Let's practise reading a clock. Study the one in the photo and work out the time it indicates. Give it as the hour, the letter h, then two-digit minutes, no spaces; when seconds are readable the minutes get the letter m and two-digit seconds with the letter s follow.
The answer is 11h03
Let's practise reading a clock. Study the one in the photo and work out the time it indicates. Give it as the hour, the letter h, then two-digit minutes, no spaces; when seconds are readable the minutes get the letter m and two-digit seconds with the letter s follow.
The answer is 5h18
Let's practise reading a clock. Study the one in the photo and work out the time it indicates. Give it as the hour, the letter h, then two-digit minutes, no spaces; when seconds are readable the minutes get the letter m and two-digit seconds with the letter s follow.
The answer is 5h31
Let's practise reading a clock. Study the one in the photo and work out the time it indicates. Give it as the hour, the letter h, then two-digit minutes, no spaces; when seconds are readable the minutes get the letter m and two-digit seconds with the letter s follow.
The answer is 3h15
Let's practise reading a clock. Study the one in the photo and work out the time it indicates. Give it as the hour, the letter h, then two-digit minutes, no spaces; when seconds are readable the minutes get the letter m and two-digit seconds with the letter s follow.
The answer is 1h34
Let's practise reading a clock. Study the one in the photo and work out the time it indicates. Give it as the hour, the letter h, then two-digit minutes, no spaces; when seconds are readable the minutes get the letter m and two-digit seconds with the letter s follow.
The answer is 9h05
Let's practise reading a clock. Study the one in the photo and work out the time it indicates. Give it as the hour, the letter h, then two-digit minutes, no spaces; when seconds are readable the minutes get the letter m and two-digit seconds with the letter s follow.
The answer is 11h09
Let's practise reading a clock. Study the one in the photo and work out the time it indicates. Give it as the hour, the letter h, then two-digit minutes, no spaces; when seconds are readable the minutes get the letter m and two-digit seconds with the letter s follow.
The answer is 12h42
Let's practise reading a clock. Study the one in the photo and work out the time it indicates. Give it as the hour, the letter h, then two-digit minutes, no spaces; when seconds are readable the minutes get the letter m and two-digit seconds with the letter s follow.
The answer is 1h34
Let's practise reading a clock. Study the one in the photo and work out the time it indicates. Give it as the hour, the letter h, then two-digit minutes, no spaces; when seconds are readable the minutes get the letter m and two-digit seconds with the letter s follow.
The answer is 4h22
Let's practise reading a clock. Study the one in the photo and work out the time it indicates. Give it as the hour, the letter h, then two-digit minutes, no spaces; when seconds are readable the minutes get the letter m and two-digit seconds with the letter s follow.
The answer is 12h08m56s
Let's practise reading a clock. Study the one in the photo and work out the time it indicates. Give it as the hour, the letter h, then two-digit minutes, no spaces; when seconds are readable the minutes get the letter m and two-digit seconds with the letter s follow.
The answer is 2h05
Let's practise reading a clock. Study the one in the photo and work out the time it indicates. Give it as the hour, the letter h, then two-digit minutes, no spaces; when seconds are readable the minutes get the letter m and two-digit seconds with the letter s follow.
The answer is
********
▶ Goal of the exercise: Repeat each of the rows above word for word.

▶ Solution for this task:
Let's practise reading a clock. Study the one in the photo and work out the time it indicates. Give it as the hour, the letter h, then two-digit minutes, no spaces; when seconds are readable the minutes get the letter m and two-digit seconds with the letter s follow.
The answer is 11h03
Let's practise reading a clock. Study the one in the photo and work out the time it indicates. Give it as the hour, the letter h, then two-digit minutes, no spaces; when seconds are readable the minutes get the letter m and two-digit seconds with the letter s follow.
The answer is 5h18
Let's practise reading a clock. Study the one in the photo and work out the time it indicates. Give it as the hour, the letter h, then two-digit minutes, no spaces; when seconds are readable the minutes get the letter m and two-digit seconds with the letter s follow.
The answer is 5h31
Let's practise reading a clock. Study the one in the photo and work out the time it indicates. Give it as the hour, the letter h, then two-digit minutes, no spaces; when seconds are readable the minutes get the letter m and two-digit seconds with the letter s follow.
The answer is 3h15
Let's practise reading a clock. Study the one in the photo and work out the time it indicates. Give it as the hour, the letter h, then two-digit minutes, no spaces; when seconds are readable the minutes get the letter m and two-digit seconds with the letter s follow.
The answer is 1h34
Let's practise reading a clock. Study the one in the photo and work out the time it indicates. Give it as the hour, the letter h, then two-digit minutes, no spaces; when seconds are readable the minutes get the letter m and two-digit seconds with the letter s follow.
The answer is 9h05
Let's practise reading a clock. Study the one in the photo and work out the time it indicates. Give it as the hour, the letter h, then two-digit minutes, no spaces; when seconds are readable the minutes get the letter m and two-digit seconds with the letter s follow.
The answer is 11h09
Let's practise reading a clock. Study the one in the photo and work out the time it indicates. Give it as the hour, the letter h, then two-digit minutes, no spaces; when seconds are readable the minutes get the letter m and two-digit seconds with the letter s follow.
The answer is 12h42
Let's practise reading a clock. Study the one in the photo and work out the time it indicates. Give it as the hour, the letter h, then two-digit minutes, no spaces; when seconds are readable the minutes get the letter m and two-digit seconds with the letter s follow.
The answer is 1h34
Let's practise reading a clock. Study the one in the photo and work out the time it indicates. Give it as the hour, the letter h, then two-digit minutes, no spaces; when seconds are readable the minutes get the letter m and two-digit seconds with the letter s follow.
The answer is 4h22
Let's practise reading a clock. Study the one in the photo and work out the time it indicates. Give it as the hour, the letter h, then two-digit minutes, no spaces; when seconds are readable the minutes get the letter m and two-digit seconds with the letter s follow.
The answer is 12h08m56s
Let's practise reading a clock. Study the one in the photo and work out the time it indicates. Give it as the hour, the letter h, then two-digit minutes, no spaces; when seconds are readable the minutes get the letter m and two-digit seconds with the letter s follow.
The answer is 2h05
Let's practise reading a clock. Study the one in the photo and work out the time it indicates. Give it as the hour, the letter h, then two-digit minutes, no spaces; when seconds are readable the minutes get the letter m and two-digit seconds with the letter s follow.
The answer is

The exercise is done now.